Je me condamne, pour avoir prétendu et continuer à prétendre que je suis un être humain, que je défends mon humanité et ma dignité et celles des autres… il semble que je ne sois qu’un animal humain, voire moins… que je sois un extraterrestre qui s’imagine avoir une place sur cette terre… Comment oserais-je même penser que je suis un être humain comme vous tous…
Je me condamne de croire que les droits de l’homme et les valeurs humaines nous incluent, nous les étrangers… Comment osais-je penser que nous faisions partie de ces valeurs ?
Je me condamne de croire au droit international, aux résolutions de l’ONU et à toutes ces déclarations selon lesquelles « les peuples sous occupation ont le droit légitime de résister par TOUS LES MOYENS ». Comment oserais-je considérer que nous sommes sous occupation, même celle d’une entité illégale qui se présente comme la seule démocratie du Moyen-Orient ? Je vous demande pardon.
Je me condamne de parler de cette occupation comme d’une entité. J’ai lu que ce qui définit un État, c’est d’avoir : une constitution, des frontières définies et une nationalité… Et puisque ce que vous appelez l’État d’I S R A E L n’a pas jusqu’à aujourd’hui de constitution, de frontières définies, alors qu’a été votée une loi sur la nationalité, disant que c’est un pays seulement pour les juifs… Mais apparemment, vous pouvez vous revendiquer comme un État sans aucune de ces choses… Veuillez donc pardonner mon ignorance…
Que puis-je dire ? Je suis tellement ignorant…
Je croyais qu’une victime de viol avait le droit de se défendre… mais il semble que je suis dans la confusion… Je n’ai pas compris que nous devions louer le violeur et condamner la victime si elle ose résister… qu’elle devait jouir du viol et en réclamer davantage.
Je croyais qu’il était naturel de se tenir aux côtés des opprimés… Encore plus confus, de ce que je ne devrais jamais m’identifier à d’autres personnes opprimées. Il n’y a qu’une seule entité opprimée dans le monde et aucune autre.
Je devrais féliciter les Israéliens qui oppriment les soi-disant Palestiniens… et leur apprennent ainsi qui ils sont, quelle est leur valeur aux yeux de la communauté internationale…. Que leur vie ne vaut rien.
Donc
Monde !
Je suis vraiment désolé
Je n’avais pas réalisé que j’avais été trompé et mal informé.
Dois-je m’excuser ?
Je m’excuse profondément
auprès du monde entier !
Je m’excuse auprès de vous tous,
Mes excuses les plus profondes
Mes parents m’ont dit qu’il fallait soutenir les opprimés et empêcher les oppresseurs de poursuivre leur oppression.
Je m’excuse.
On m’a dit que je devais soutenir les méchants Sud-Africains noirs contre le système d’apartheid blanc qui était censé les humaniser.
Je m’excuse.
On m’a dit de soutenir les sauvages indigènes américains contre ces merveilleux colonisateurs blancs qui sont venus les civiliser et les libérer du fardeau de leurs terres et de leurs propriétés.

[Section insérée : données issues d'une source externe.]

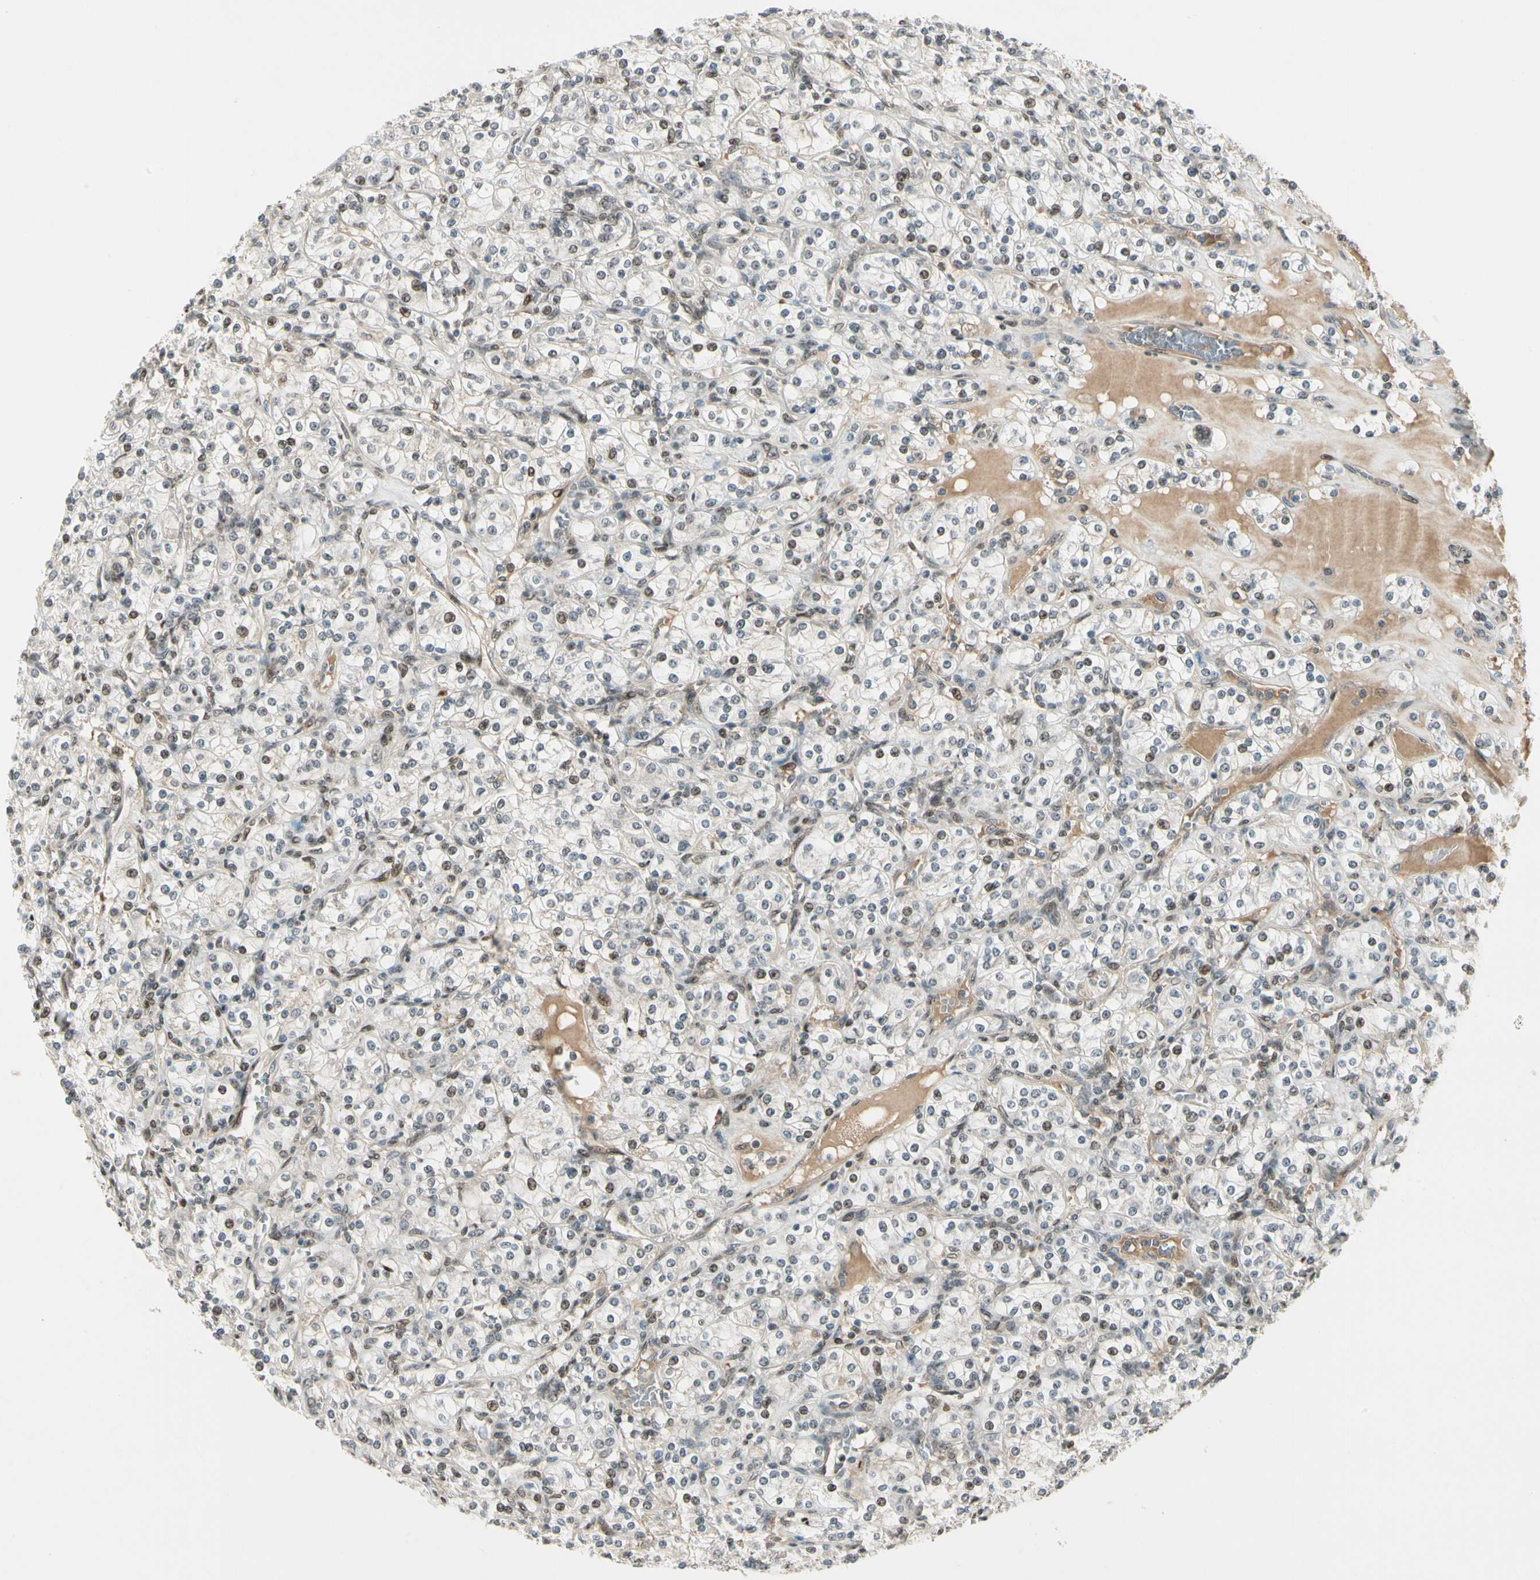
{"staining": {"intensity": "weak", "quantity": "<25%", "location": "nuclear"}, "tissue": "renal cancer", "cell_type": "Tumor cells", "image_type": "cancer", "snomed": [{"axis": "morphology", "description": "Adenocarcinoma, NOS"}, {"axis": "topography", "description": "Kidney"}], "caption": "Immunohistochemical staining of human renal cancer (adenocarcinoma) displays no significant positivity in tumor cells.", "gene": "GTF3A", "patient": {"sex": "male", "age": 77}}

On m’a dit de soutenir les aborigènes attardés d’Australie envahis par ces étonnants colonisateurs blancs, civilisés, britanniques, qui sont venus les cultiver et les faire s’évader de l’histoire de manière durable.
Je m’excuse.
On m’a dit de soutenir les terroristes vietnamiens contre des colonisateurs hautement civilisés… français ou américains, qui savaient mieux comment exploiter les pays colonisés et domestiquer leurs habitants.
Je m’excuse.
On m’a dit de soutenir les Indiens en Inde, les Irlandais, les Écossais,
les Sud-Américains
les Cubains
les Espagnols et les Italiens contre les dictatures et les fascismes
les Allemands et les Européens contre les nazis
les Arabes contre la colonisation britannique et française
les Palestiniens contre l’occupation britannique et sioniste.
On m’a même dit de soutenir les Ukrainiens contre les Russes…
Mes parents parlaient aussi des pauvres juifs misérables qui arrivaient en Palestine dans les années 1900… et ils avaient pitié d’eux et les aidaient avec de la nourriture et d’autres choses dans les premiers temps…
Je m’excuse.
On m’a dit de soutenir la résistance de l’opprimé contre l’oppresseur.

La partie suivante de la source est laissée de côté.